Question 2. How should service centers or district offices process unapproved I-140 petitions that were concurrently filed with I-485 applications that have been pending 180 days and a Request for Evidence (RFE) has been issued?

Answer: If a response to an RFE is received, and the response does not adequately address the issues, or the response is simply that the beneficiary no longer works for the petitioner, or a response is not received at all, and the petition still cannot be approved:

A. Deny the petition on the merits of the case; and

B. Deny the I-485 and the portability request since there was never an approved petition from which to port.

.  .  .

Question 11. When is an I-140 no longer valid for porting purposes?

Answer: An I-140 is no longer valid for porting purposes when:

A. an I-140 is withdrawn before the alien’s I-485 has been pending 180 days, or

B. an I-140 is denied or revoked at any time except when it is revoked based on a withdrawal that was submitted after an I-485 has been pending for 180 days.

Question 12. Can the 180 days that an I-485 application must be pending for I-140 portability eligibility accrue during a period when visa numbers are unavailable?

Answer: Yes. The fact that a visa number becomes unavailable after the filing of the I-485 application does not stop the number of days required for I-140 portability eligibility from accruing.

In the CIS Adjudicator’s Field Manual – the basic policy guide for the CIS – adjudicators are instructed:

“Accordingly, if the employer withdraws the approved Form I-140 on or after the date that the Form I-485 has been pending 180 days, the approved Form I-140 shall remain valid under the provisions of §106(c) of AC21. It is expected that the alien will have submitted evidence to the office having jurisdiction over the pending Form I-485 that the new offer of employment is in the same or similar occupational classification as the offer of employment for which the petition was filed. Accordingly, if the underlying approved Form I-140 is withdrawn, and the alien has not submitted evidence of a new qualifying offer of employment, the adjudicating officer must issue a Notice of Intent to Deny the pending Form I-485. See 8 CFR 103.2(b)(16)(i). If the evidence of a new qualifying offer of employment submitted in response to the Notice of Intent to Deny is timely filed and it appears that the alien has a new offer of employment in the same or similar occupation, the USCIS may consider the approved Form I-140 to remain valid with respect to the new offer of employment and may continue regular processing of the Form I-485. If the applicant responds to the Notice of Intent to Deny, but has not established that the new offer o f employment is in the same or similar occupation, the adjudicating officer may immediately deny the Form I-485. If the alien does not respond or fails to timely respond to the Notice of Intent to Deny, the adjudicating officer may immediately deny the Form I-485.” [Emphasis added]

Illegal denials

Starting in late 2008, various rogue adjudicators at the Nebraska and Texas Service Centers began denying adjustment of status applications in clear violation of law, following notification by an employer of an attempted withdrawal of an I-140 in a case where the beneficiary's adjustment of status application (I-485) had been pending more than 180 days. There is no legal authority for such denials. As far as we know, in every single case where this happened, and the applicant filed a motion to reconsider, the denial was reversed.

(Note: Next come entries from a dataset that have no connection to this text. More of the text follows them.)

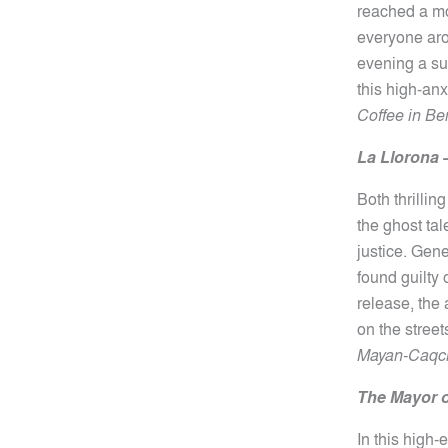
reached a mo
everyone aro
evening a suc
this high-an
Coffee in Ber
La Llorona
Both thrillin
the ghost ta
justice. Gen
found guilty 
release, the
on the stree
Mayan-Caqchi
The Mayor o
In this high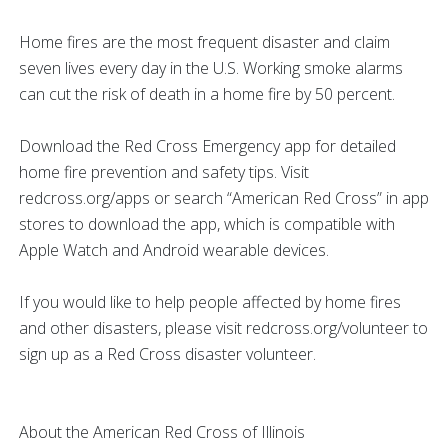
Home fires are the most frequent disaster and claim
seven lives every day in the U.S. Working smoke alarms
can cut the risk of death in a home fire by 50 percent.
Download the Red Cross Emergency app for detailed
home fire prevention and safety tips. Visit
redcross.org/apps or search “American Red Cross” in app
stores to download the app, which is compatible with
Apple Watch and Android wearable devices.
If you would like to help people affected by home fires
and other disasters, please visit redcross.org/volunteer to
sign up as a Red Cross disaster volunteer.
About the American Red Cross of Illinois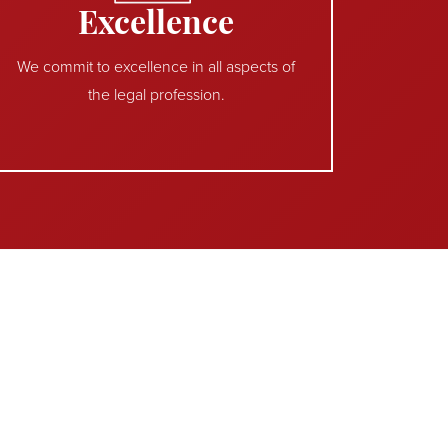
Excellence
We commit to excellence in all aspects of
the legal profession.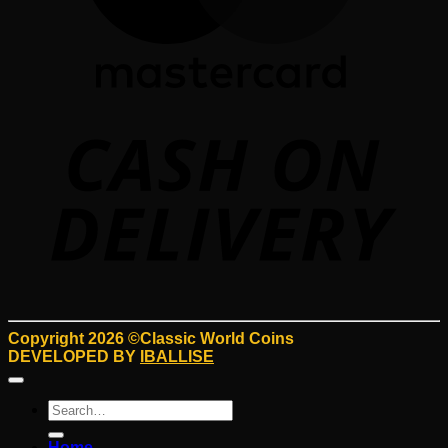
D
Copyright 2026 ©Classic World Coins
DEVELOPED BY
IBALLISE
Search
for:
Home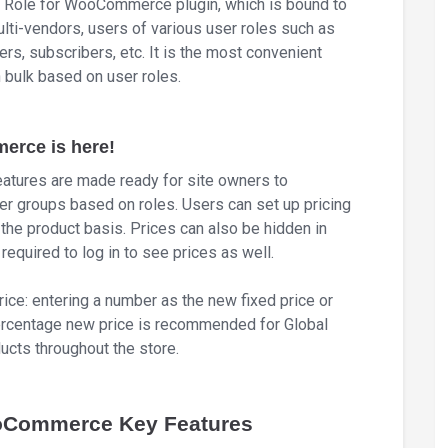
Role for WooCommerce plugin, which is bound to
ulti-vendors, users of various user roles such as
rs, subscribers, etc. It is the most convenient
n bulk based on user roles.
erce is here!
eatures are made ready for site owners to
ser groups based on roles. Users can set up pricing
t the product basis. Prices can also be hidden in
required to log in to see prices as well.
ice: entering a number as the new fixed price or
 percentage new price is recommended for Global
ucts throughout the store.
ooCommerce Key Features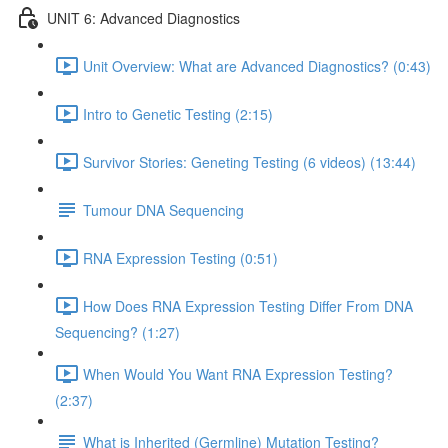
UNIT 6: Advanced Diagnostics
Unit Overview: What are Advanced Diagnostics? (0:43)
Intro to Genetic Testing (2:15)
Survivor Stories: Geneting Testing (6 videos) (13:44)
Tumour DNA Sequencing
RNA Expression Testing (0:51)
How Does RNA Expression Testing Differ From DNA
Sequencing? (1:27)
When Would You Want RNA Expression Testing?
(2:37)
What is Inherited (Germline) Mutation Testing?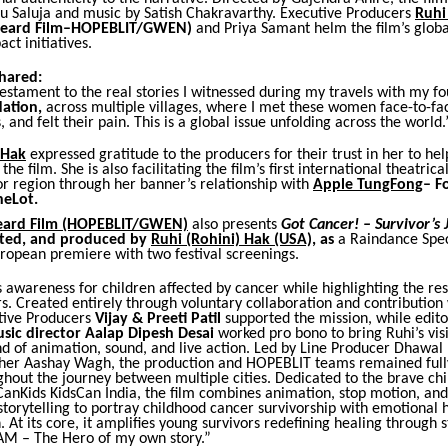
lu Saluja and music by Satish Chakravarthy. Executive Producers
Ruhi
nheard Film–HOPEBLIT/GWEN)
and Priya Samant helm the film’s glob
ct initiatives.
shared:
testament to the real stories I witnessed during my travels with my 
ation,
across multiple villages, where I met these women face-to-fa
, and felt their pain. This is a global issue unfolding across the world.
 Hak
expressed gratitude to the producers for their trust in her to hel
he film. She is also facilitating the film’s first international theatrica
or region through her banner’s relationship
with
Apple TungFong
– F
neLot.
eard Film
(HOPEBLIT/GWEN)
also presents
Got Cancer! – Survivor’s
ected, and produced by
Ruhi (Rohini) Hak (USA),
as
a Raindance Spec
uropean premiere with two festival screenings.
s awareness for children affected by cancer while highlighting the res
s. Created entirely through voluntary collaboration and contribution
tive Producers
Vijay & Preeti Patil
supported the mission, while edit
sic director Aalap Dipesh Desai
worked pro bono to bring Ruhi’s visi
d of animation, sound, and live action. Led by Line Producer Dhawal
er Aashay Wagh, the production and HOPEBLIT teams remained full
hout the journey between multiple cities. Dedicated to the brave ch
anKids KidsCan India, the film combines animation, stop motion, and 
torytelling to portray childhood cancer survivorship with emotional 
. At its core, it amplifies young survivors redefining healing through 
I AM – The Hero of my own story.”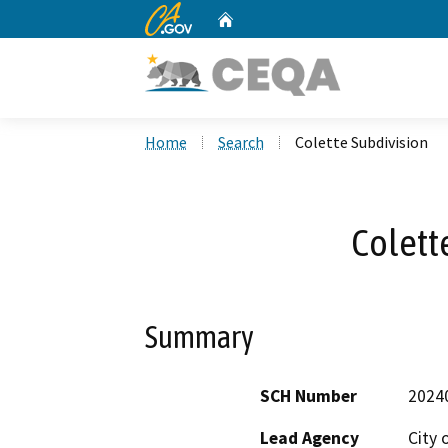
CA.gov
Home
Custom Google Search
Home
Search
Colette Subdivision
Colett
Summary
SCH Number
2024
Lead Agency
City 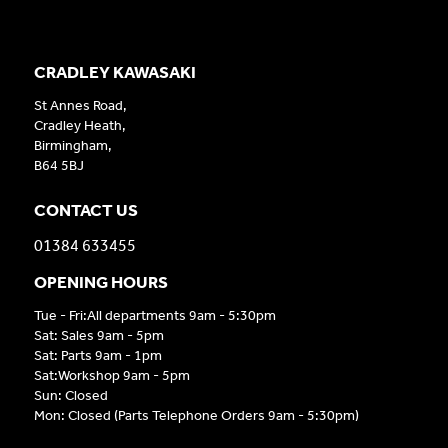
CRADLEY KAWASAKI
St Annes Road,
Cradley Heath,
Birmingham,
B64 5BJ
CONTACT US
01384 633455
OPENING HOURS
Tue - Fri:All departments 9am - 5:30pm
Sat: Sales 9am - 5pm
Sat: Parts 9am - 1pm
Sat:Workshop 9am - 5pm
Sun: Closed
Mon: Closed (Parts Telephone Orders 9am - 5:30pm)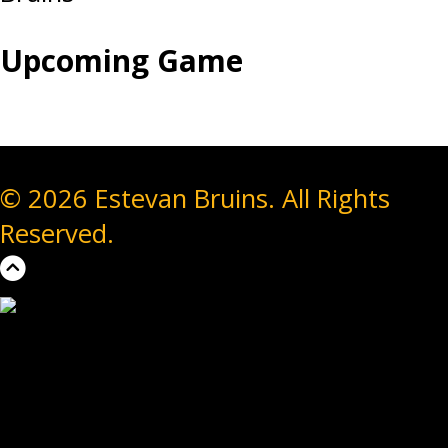
Upcoming Game
© 2026 Estevan Bruins. All Rights
Reserved.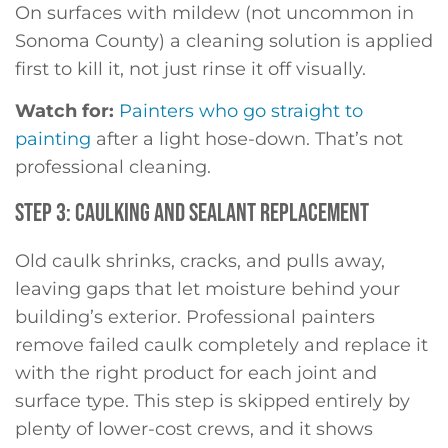
On surfaces with mildew (not uncommon in
Sonoma County) a cleaning solution is applied
first to kill it, not just rinse it off visually.
Watch for:
Painters who go straight to
painting
after a light hose-down. That’s not
professional cleaning.
STEP 3: CAULKING AND SEALANT REPLACEMENT
Old caulk shrinks, cracks, and pulls away,
leaving gaps that let moisture behind your
building’s exterior. Professional painters
remove failed caulk completely and replace it
with the right product for each joint and
surface type. This step is skipped entirely by
plenty of lower-cost crews, and it shows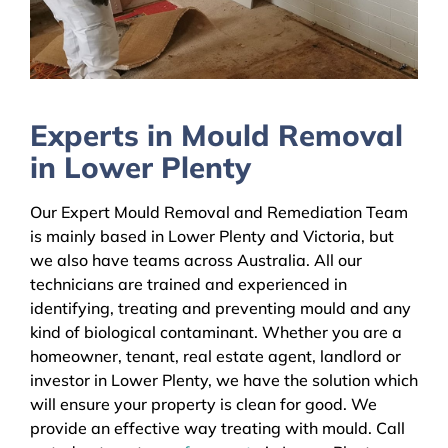
Experts in Mould Removal
in Lower Plenty
Our Expert Mould Removal and Remediation Team
is mainly based in Lower Plenty and Victoria, but
we also have teams across Australia. All our
technicians are trained and experienced in
identifying, treating and preventing mould and any
kind of biological contaminant. Whether you are a
homeowner, tenant, real estate agent, landlord or
investor in Lower Plenty, we have the solution which
will ensure your property is clean for good. We
provide an effective way treating with mould. Call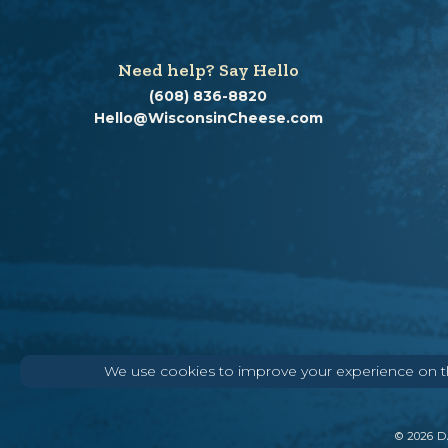
Need help? Say Hello
(608) 836-8820
Hello@WisconsinCheese.com
We use cookies to improve your experience on thi
©
2026
DA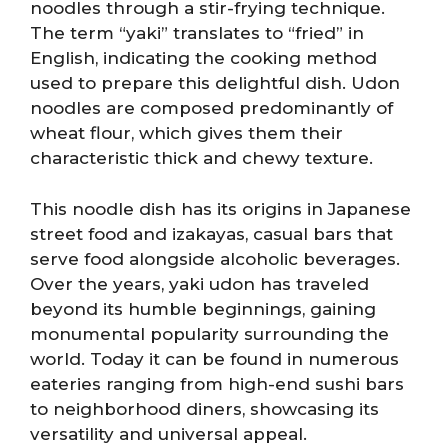
noodles through a stir-frying technique.
The term “yaki” translates to “fried” in
English, indicating the cooking method
used to prepare this delightful dish. Udon
noodles are composed predominantly of
wheat flour, which gives them their
characteristic thick and chewy texture.
This noodle dish has its origins in Japanese
street food and izakayas, casual bars that
serve food alongside alcoholic beverages.
Over the years, yaki udon has traveled
beyond its humble beginnings, gaining
monumental popularity surrounding the
world. Today it can be found in numerous
eateries ranging from high-end sushi bars
to neighborhood diners, showcasing its
versatility and universal appeal.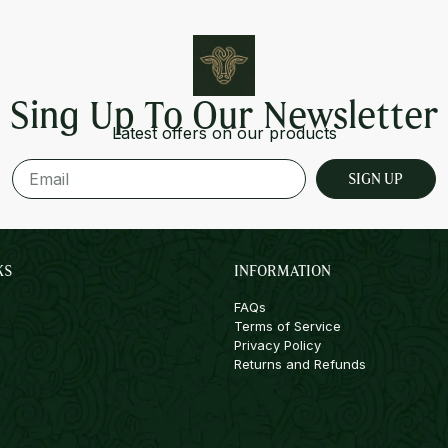
Sing Up To Our Newsletter
Latest offers on our products
SIGN UP
KS
INFORMATION
FAQs
Terms of Service
Privacy Policy
Returns and Refunds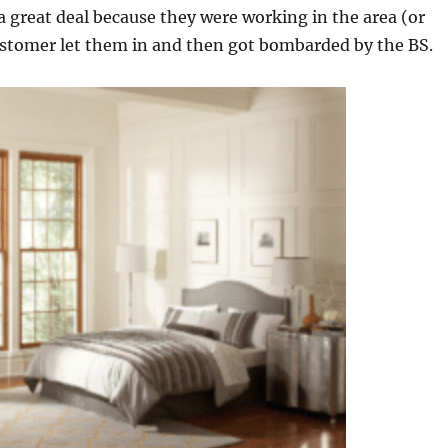
 great deal because they were working in the area (or
 customer let them in and then got bombarded by the BS.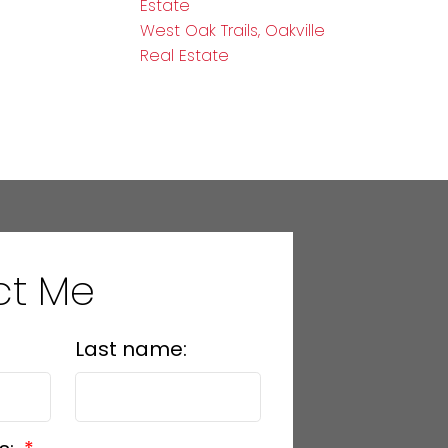
Estate
West Oak Trails, Oakville
Real Estate
ct Me
Last name: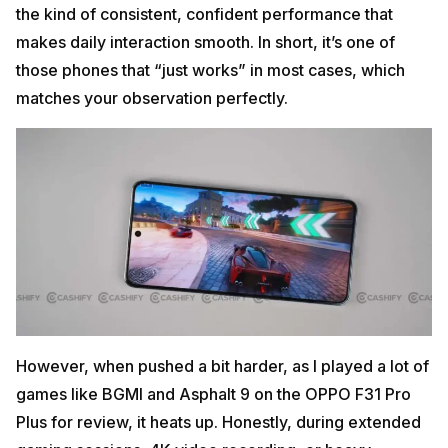
the kind of consistent, confident performance that
makes daily interaction smooth. In short, it’s one of
those phones that “just works” in most cases, which
matches your observation perfectly.
However, when pushed a bit harder, as I played a lot of
games like BGMI and Asphalt 9 on the OPPO F31 Pro
Plus for review, it heats up. Honestly, during extended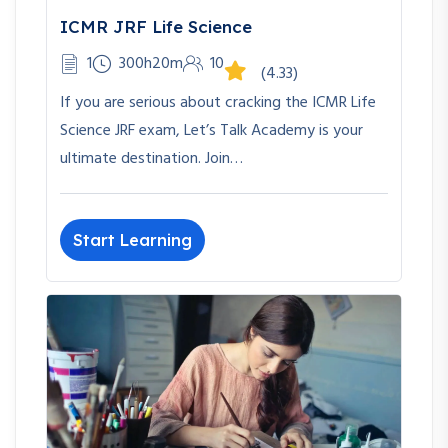
ICMR JRF Life Science
1
300h20m
10
(4.33)
If you are serious about cracking the ICMR Life
Science JRF exam, Let’s Talk Academy is your
ultimate destination. Join…
Start Learning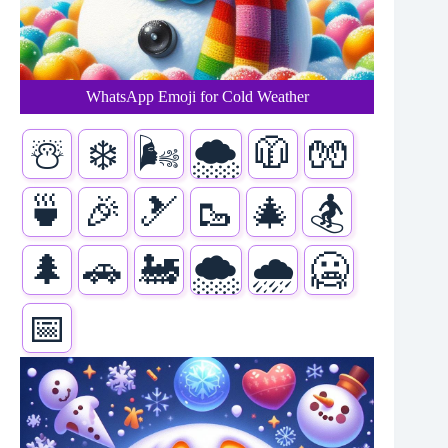
WhatsApp Emoji for Cold Weather
☃️
❄️
🌬️
🌨️
🧥
🧤
🍵
🎉
🎿
🥾
🎄
🏂
🌲
🚗
🚂
🌨️
🌧️
🥶
📅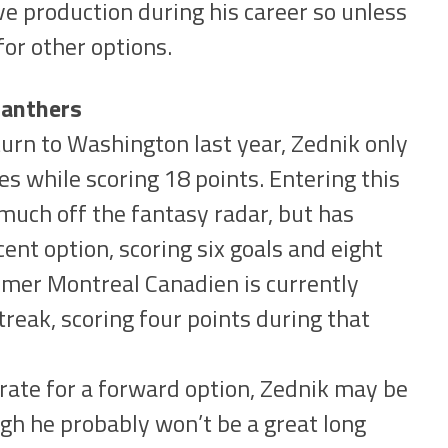
 production during his career so unless
for other options.
Panthers
turn to Washington last year, Zednik only
s while scoring 18 points. Entering this
much off the fantasy radar, but has
cent option, scoring six goals and eight
rmer Montreal Canadien is currently
treak, scoring four points during that
rate for a forward option, Zednik may be
ough he probably won’t be a great long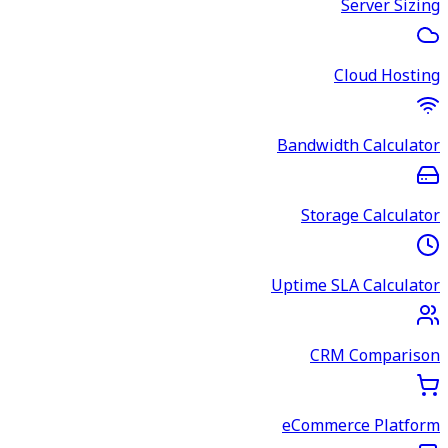
Server Sizing
Cloud Hosting
Bandwidth Calculator
Storage Calculator
Uptime SLA Calculator
CRM Comparison
eCommerce Platform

The CIS Ombudsman has recognized the inability of the CIS to control some of its adjudicators, who continue to issue illegal denials: http://www.dhs.gov/xabout/structure/gc_1221837986181.shtm#1. If this happens to you, file a motion to reconsider immediately. Ask for a fee waiver because this is a clear CIS mistake. File a complaint with the CIS Ombudsman, using the link on this page. Most definitely notify both your Senators and your Congressman and ask that they seek appropriate disciplinary action against the specific adjudicator, his or her supervisors, and the Center Director.